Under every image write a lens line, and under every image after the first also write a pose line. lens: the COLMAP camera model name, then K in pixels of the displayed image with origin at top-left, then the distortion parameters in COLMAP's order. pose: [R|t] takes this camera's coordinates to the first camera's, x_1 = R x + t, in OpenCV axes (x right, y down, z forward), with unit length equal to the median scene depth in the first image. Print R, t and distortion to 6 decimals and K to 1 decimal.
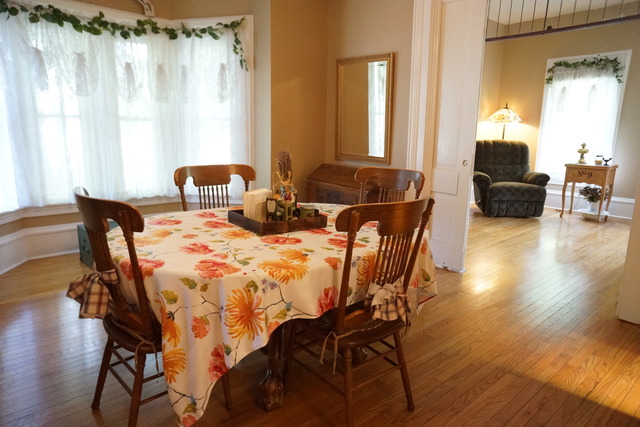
lens RADIAL K [[435.4, 0, 316.5], [0, 435.4, 216.7], [0, 0, 1]] dist [-0.029800, 0.039134]
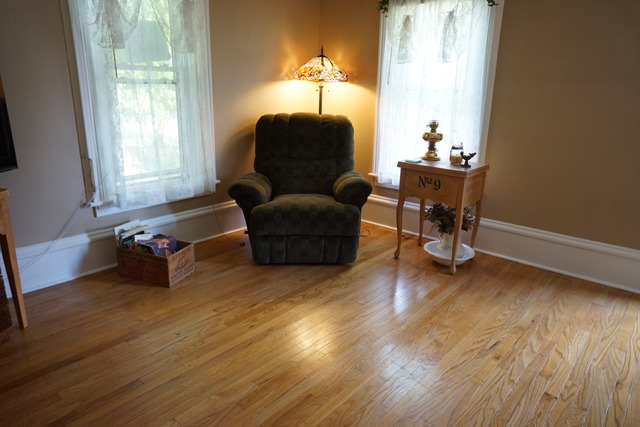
lens RADIAL K [[435.4, 0, 319.5], [0, 435.4, 213.2], [0, 0, 1]] dist [-0.029800, 0.039134]
pose [[0.994594, -0.026173, 0.100490, 0.422412], [0.017837, 0.996392, 0.082970, -0.105265], [-0.102299, -0.080729, 0.991473, 0.474959]]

◆ **Required action**
With the pictures removed, repeat the listing above exactly as it stands.

◆ **Response area**
Under every image write a lens line, and under every image after the first also write a pose line. lens: the COLMAP camera model name, then K in pixels of the displayed image with origin at top-left, then the distortion parameters in COLMAP's order. pose: [R|t] takes this camera's coordinates to the first camera's, x_1 = R x + t, in OpenCV axes (x right, y down, z forward), with unit length equal to the median scene depth in the first image. Print R, t and distortion to 6 decimals and K to 1 decimal.
lens RADIAL K [[435.4, 0, 316.5], [0, 435.4, 216.7], [0, 0, 1]] dist [-0.029800, 0.039134]
lens RADIAL K [[435.4, 0, 319.5], [0, 435.4, 213.2], [0, 0, 1]] dist [-0.029800, 0.039134]
pose [[0.994594, -0.026173, 0.100490, 0.422412], [0.017837, 0.996392, 0.082970, -0.105265], [-0.102299, -0.080729, 0.991473, 0.474959]]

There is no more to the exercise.